Are you here for training? is a question that the pilots of Dorset and Somerset Air Ambulance (DSAA) are commonly asked, when we are with the helicopter at landing sites, away from Henstridge.

Unfortunately, the answer is ‘no’. We will only land away from a designated aviation location (such as an airfield or hospital landing site), if we are on a mission and that mission is to deliver our critical care team to where they are needed the most.


However, the pilots are required to carry out a certain amount of training and testing, so that we can keep current and retain our licences. While some of the training occurs in the local skies around Henstridge, the majority is carried out at the Leonardo simulator facility in Sesto Calende, near Milan. Once a year, each of our pilots come off our roster and go to the simulator for three days with instructors and examiners from Specialist Aviation Services (DSAA’s air operator).

The training begins with some ground school, where we refresh our memories on things like aircraft limitations, aircraft systems, emergency procedures and the many regulations that govern our day-to-day flying. It’s then off to the simulator, which is a state-of-the-art facility that replicates the aircraft fairly accurately in most phases of flight, although the simulator is trickier to handle than the real aircraft when close to the ground.

DSAA is now a multi-pilot operation and so there are defined roles for each of the pilots, split up into pilot flying (PF) and pilot monitoring (PM) duties. Basically, the PF is on the controls and the PM assists them with other cockpit duties, such as reading out check lists, assisting with navigation and setting up of other aircraft systems.

The first element of training is carried out in good weather conditions, and we get two hours training in both the PF and PM roles; two pilots carry out the training together and swap roles between simulator slots.

View from the crew frosty fields Mario flying helicopter

There are many reasons for using a simulator, one being that you do not lose the operational aircraft to training, but primarily because many emergencies can be given in the simulator that would not be possible to practise in the real aircraft. Failures of critical systems, such as the tail rotor, hydraulic and electrical systems come thick and fast and the emergencies are introduced while we are simulating carrying out our helicopter emergency medical services role, which also adds to making the training more realistic.

After training in good weather, we then train for when we have to fly in cloud; another benefit of the simulator is that the weather conditions can be changed with the press of a few buttons. The aircraft is designed to assist us when flying in these difficult conditions and has a very capable autopilot that is easily programmed to take us to the destination airfield and then fly most of the approach automatically, with the pilot only having to intervene in the last few hundred feet. This still requires practice, as the aircraft will only do what you tell it to do!

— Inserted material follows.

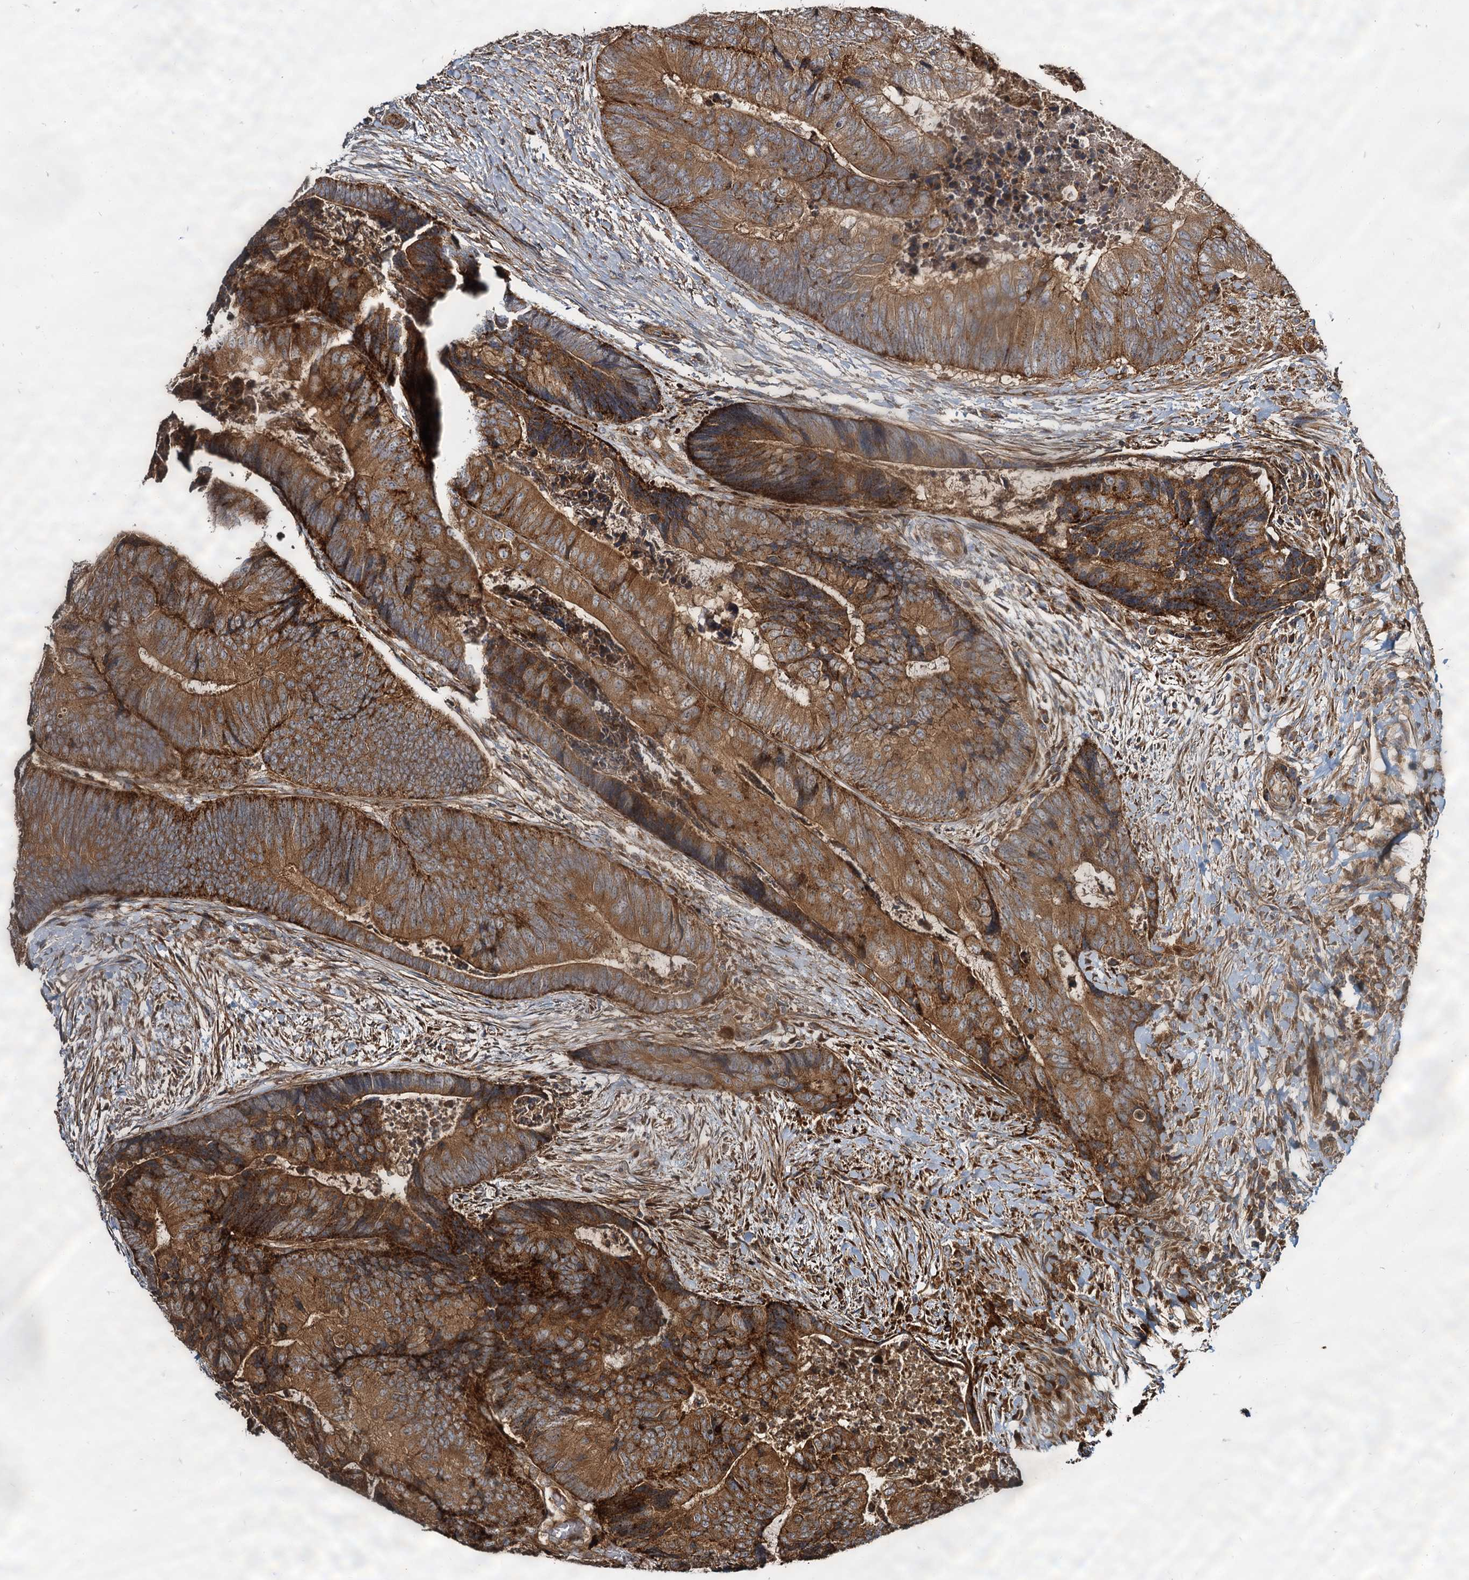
{"staining": {"intensity": "strong", "quantity": ">75%", "location": "cytoplasmic/membranous"}, "tissue": "colorectal cancer", "cell_type": "Tumor cells", "image_type": "cancer", "snomed": [{"axis": "morphology", "description": "Adenocarcinoma, NOS"}, {"axis": "topography", "description": "Colon"}], "caption": "Immunohistochemistry of colorectal cancer reveals high levels of strong cytoplasmic/membranous expression in about >75% of tumor cells.", "gene": "WDR73", "patient": {"sex": "female", "age": 67}}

Emergencies are also thrown into the mix, as flying in cloud adds another dimension to emergency handling. Most of our operational flying is carried out beneath the clouds and so this part of the simulator package is particularly beneficial.

Half Foggy landscape

Once the training is over, we are then required to complete our annual licence and proficiency checks as PF, which primarily consists of emergency handling scenarios. This takes about three hours and is flown in day, night and poor weather conditions, with a recent addition that we are now able to carry out our night vision goggle flying proficiency check in the simulator. A quick turnaround and it’s then time for us to act as PM for our ‘sim buddy’ while they carry out their licence and proficiency checks.

The final six hours in the simulator under test conditions is quite draining, but it brings together all the training you have just carried out and gives you the confidence that you could handle the emergency if it happened for real.